The Singer-Wheeler-Wilson sewing machine war, which raged with violence in this city some time ago, has spread to Webster City, where arrest seems likely to follow the strenuous efforts of some of the sewing machine agents. Warrants for the arrest of seven of these ubiquitous gentlemen were issued on Monday.

The agents for whom warrants have been issued are all from Boone.

The Webster City Freeman Tribune gives the following particulars:

The sewing machine agents who have been flooding the city with the Singer and Wheeler & Wilson machines for the past ten days, will run up against some trouble this afternoon if the program of the city police force is carried out. Warrants have been issued for seven of them upon the charge of selling their goods about the city without a license.

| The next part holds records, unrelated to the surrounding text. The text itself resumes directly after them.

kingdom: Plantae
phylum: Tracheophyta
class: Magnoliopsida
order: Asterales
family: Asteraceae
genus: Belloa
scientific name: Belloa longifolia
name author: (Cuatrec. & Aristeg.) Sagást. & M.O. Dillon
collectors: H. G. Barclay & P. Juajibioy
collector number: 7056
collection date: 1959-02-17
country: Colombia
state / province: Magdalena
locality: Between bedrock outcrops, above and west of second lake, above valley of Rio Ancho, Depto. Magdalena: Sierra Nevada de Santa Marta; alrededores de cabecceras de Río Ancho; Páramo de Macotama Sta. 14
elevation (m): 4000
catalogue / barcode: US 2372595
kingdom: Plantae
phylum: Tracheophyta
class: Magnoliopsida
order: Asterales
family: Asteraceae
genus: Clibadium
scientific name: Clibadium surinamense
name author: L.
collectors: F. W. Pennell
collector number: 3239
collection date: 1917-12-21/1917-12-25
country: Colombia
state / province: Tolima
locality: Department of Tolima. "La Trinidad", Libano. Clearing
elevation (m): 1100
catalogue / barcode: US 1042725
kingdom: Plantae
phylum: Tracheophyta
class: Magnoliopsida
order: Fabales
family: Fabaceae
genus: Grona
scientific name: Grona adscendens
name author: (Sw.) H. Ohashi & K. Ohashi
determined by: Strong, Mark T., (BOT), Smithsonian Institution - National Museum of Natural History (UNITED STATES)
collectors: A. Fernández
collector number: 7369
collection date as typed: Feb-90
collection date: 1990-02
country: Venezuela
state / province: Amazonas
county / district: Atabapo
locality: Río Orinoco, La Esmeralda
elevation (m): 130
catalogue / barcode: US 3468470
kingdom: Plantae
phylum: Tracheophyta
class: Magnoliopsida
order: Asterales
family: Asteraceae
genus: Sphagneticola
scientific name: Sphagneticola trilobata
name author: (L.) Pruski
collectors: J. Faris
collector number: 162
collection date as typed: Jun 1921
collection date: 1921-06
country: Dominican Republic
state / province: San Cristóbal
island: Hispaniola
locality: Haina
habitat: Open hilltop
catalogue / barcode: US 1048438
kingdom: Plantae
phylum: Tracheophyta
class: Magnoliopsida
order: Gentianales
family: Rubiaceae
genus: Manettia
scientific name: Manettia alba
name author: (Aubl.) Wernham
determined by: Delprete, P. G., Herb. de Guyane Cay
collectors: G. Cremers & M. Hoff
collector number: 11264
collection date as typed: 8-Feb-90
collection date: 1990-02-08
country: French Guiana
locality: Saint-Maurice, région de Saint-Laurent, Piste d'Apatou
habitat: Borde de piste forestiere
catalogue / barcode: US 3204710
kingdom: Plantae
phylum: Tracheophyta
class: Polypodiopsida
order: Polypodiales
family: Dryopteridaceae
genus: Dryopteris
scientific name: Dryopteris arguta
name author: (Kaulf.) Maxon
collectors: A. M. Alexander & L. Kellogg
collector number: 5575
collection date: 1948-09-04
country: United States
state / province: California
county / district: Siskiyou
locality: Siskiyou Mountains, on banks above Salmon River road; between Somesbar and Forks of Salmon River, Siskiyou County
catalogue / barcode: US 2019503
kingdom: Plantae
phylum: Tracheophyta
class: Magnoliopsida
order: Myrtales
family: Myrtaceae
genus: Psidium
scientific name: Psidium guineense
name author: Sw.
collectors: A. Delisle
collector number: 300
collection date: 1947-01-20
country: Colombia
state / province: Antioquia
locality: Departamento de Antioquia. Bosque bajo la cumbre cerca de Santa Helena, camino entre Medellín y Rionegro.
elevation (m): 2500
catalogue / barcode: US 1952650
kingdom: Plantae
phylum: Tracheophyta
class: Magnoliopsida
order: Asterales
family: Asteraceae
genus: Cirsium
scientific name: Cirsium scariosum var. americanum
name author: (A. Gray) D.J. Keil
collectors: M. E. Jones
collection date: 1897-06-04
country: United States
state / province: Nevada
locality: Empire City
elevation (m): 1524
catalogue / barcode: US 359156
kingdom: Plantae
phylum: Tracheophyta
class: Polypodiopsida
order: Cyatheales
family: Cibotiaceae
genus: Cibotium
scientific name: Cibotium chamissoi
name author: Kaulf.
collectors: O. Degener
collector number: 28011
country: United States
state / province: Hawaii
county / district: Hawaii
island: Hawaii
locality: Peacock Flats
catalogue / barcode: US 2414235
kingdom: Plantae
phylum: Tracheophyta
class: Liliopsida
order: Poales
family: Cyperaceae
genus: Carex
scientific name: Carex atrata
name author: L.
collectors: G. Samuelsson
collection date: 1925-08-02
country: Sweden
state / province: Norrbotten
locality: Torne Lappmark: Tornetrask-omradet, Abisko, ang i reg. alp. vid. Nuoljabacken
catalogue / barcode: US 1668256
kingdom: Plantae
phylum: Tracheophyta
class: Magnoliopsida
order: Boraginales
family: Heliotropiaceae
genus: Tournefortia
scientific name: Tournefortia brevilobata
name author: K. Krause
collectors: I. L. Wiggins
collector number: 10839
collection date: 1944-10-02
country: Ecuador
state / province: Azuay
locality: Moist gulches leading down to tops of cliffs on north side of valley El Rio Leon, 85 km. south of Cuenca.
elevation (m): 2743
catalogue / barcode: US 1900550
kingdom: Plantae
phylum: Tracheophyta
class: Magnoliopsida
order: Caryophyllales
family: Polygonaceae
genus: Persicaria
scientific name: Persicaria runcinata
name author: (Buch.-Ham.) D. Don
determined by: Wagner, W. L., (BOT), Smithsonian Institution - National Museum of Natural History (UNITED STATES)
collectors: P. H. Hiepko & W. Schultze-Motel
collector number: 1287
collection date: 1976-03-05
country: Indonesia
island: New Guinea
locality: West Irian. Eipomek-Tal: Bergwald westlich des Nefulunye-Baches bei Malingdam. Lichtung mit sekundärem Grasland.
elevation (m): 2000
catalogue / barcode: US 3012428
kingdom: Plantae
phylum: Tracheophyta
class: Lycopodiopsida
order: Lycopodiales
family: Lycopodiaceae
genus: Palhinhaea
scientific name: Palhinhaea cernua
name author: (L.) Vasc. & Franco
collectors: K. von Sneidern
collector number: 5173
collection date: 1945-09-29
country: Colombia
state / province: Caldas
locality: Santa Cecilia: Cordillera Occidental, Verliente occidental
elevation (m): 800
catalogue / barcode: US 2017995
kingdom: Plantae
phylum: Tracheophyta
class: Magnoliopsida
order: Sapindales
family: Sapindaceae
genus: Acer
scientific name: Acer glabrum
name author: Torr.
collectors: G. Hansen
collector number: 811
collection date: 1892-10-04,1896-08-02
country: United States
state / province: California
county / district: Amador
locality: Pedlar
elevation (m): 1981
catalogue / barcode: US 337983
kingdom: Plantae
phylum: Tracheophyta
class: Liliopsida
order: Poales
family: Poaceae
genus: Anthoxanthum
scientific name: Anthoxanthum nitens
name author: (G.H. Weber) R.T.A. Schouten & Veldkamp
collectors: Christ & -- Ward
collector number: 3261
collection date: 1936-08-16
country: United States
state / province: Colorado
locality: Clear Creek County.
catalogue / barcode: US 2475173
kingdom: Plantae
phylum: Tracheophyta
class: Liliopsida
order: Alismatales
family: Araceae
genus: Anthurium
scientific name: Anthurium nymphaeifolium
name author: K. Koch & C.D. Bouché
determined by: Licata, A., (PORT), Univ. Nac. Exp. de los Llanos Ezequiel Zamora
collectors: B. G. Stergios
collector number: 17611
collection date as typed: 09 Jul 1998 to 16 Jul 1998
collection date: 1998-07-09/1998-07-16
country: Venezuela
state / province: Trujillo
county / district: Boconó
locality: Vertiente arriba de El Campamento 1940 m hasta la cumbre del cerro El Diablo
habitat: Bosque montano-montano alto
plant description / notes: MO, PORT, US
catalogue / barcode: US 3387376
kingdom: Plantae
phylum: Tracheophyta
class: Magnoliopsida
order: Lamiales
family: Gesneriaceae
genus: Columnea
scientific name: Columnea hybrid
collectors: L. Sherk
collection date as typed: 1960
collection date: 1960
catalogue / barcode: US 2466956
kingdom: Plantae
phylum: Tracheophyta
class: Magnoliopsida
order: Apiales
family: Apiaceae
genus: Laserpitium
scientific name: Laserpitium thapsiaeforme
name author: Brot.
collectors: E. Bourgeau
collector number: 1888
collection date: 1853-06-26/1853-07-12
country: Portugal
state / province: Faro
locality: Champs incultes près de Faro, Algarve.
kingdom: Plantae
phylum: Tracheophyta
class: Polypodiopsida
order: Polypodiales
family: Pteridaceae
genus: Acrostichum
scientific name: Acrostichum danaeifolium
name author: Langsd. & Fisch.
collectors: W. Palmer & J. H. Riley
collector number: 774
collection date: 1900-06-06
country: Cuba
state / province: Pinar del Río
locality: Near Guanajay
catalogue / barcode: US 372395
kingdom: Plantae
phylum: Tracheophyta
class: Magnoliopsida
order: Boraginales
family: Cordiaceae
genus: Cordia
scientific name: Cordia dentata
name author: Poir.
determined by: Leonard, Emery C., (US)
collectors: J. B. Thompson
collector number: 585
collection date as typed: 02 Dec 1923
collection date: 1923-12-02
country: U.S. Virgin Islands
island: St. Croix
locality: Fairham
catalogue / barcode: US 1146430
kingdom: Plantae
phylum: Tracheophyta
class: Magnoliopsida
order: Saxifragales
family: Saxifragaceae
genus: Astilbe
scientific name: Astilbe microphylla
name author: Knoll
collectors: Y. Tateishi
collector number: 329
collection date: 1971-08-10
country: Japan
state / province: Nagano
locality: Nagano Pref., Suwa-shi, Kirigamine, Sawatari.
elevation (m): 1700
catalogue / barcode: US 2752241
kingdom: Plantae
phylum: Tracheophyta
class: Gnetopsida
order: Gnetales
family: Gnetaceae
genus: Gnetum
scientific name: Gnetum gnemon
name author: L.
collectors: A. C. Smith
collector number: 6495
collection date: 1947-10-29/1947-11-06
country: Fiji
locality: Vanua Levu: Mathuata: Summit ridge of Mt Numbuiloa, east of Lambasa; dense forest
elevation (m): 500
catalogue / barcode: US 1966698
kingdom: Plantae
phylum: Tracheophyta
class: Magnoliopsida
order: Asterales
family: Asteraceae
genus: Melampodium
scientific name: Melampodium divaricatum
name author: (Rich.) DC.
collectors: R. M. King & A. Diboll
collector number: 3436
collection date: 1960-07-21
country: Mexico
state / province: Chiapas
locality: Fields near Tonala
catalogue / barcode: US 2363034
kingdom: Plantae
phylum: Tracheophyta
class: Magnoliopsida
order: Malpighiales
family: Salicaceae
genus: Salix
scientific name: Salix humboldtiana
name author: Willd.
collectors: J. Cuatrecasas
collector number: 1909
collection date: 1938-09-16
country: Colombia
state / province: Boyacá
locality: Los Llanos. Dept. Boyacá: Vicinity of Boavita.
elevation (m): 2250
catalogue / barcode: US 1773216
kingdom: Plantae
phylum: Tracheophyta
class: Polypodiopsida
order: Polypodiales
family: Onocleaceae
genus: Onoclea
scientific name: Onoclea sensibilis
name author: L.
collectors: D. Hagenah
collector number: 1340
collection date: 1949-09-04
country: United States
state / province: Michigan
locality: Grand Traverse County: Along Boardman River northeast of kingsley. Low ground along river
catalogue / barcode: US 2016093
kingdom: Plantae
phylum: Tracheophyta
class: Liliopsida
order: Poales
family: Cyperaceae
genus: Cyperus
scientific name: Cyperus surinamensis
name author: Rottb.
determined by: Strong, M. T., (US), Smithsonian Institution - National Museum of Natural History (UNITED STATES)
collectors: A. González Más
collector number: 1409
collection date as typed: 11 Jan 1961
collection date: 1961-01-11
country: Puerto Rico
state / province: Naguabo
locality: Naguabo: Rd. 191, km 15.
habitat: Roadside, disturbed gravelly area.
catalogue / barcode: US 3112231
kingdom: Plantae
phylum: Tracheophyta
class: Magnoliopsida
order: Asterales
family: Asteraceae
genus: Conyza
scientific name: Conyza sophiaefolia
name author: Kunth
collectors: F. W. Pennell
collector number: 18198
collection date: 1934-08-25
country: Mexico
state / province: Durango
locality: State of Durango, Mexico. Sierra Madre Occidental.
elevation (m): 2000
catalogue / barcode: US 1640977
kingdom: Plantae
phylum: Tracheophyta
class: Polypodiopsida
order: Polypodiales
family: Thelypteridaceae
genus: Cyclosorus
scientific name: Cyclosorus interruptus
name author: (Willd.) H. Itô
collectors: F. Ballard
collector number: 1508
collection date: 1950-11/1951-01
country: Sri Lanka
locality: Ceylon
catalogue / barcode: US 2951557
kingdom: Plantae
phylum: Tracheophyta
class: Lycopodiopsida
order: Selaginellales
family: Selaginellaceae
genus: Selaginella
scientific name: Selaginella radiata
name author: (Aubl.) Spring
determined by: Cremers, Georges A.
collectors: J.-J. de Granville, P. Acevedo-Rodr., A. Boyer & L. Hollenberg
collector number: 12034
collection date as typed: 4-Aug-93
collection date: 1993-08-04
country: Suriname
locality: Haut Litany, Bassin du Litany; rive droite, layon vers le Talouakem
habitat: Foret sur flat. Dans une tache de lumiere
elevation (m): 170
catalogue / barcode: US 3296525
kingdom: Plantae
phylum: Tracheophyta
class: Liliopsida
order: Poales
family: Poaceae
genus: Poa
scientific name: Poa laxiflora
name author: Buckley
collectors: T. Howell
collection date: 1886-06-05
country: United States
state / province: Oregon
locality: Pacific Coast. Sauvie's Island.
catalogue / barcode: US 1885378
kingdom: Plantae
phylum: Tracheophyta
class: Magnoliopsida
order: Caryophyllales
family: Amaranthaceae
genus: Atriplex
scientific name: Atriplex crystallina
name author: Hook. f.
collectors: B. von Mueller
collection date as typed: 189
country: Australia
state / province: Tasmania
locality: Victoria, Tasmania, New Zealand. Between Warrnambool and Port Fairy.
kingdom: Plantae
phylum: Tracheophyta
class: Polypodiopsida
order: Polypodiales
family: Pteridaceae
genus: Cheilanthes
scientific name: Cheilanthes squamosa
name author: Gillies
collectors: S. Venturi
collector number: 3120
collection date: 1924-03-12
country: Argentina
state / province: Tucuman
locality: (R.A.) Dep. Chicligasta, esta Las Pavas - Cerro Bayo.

Since the advent of these representatives of two rival companies in the city life among sewing machine agents seems to have become peculiarly strenuous. Their modus operandi has been to leave a machine at a home whether it was needed or not, provided only that the housewife would give it a trial. Things went along smoothly until competition began to grew fierce between the two companies when each started in on a crusade of making sales on almost any kind of a basis.

It was when this stage of the business was reached that the agents left a machine at the home of W.J. Biernatzki. They removed his old machine which they were to take as part payment on the new one should it prove satisfactory. The machine was not just what was wanted, so Mr. Biernatzki says, and he made a demand on the agents for a return of the old machine and a removing of the new.

Through some misunderstanding or other the agents refused to do this, in consequence of which Mr. Biernatzki informed on them and the warrants are now made out for their arrest and will probably be served this evening. The agents all hail from Boone, instead of Fort Dodge, as mentioned Saturday.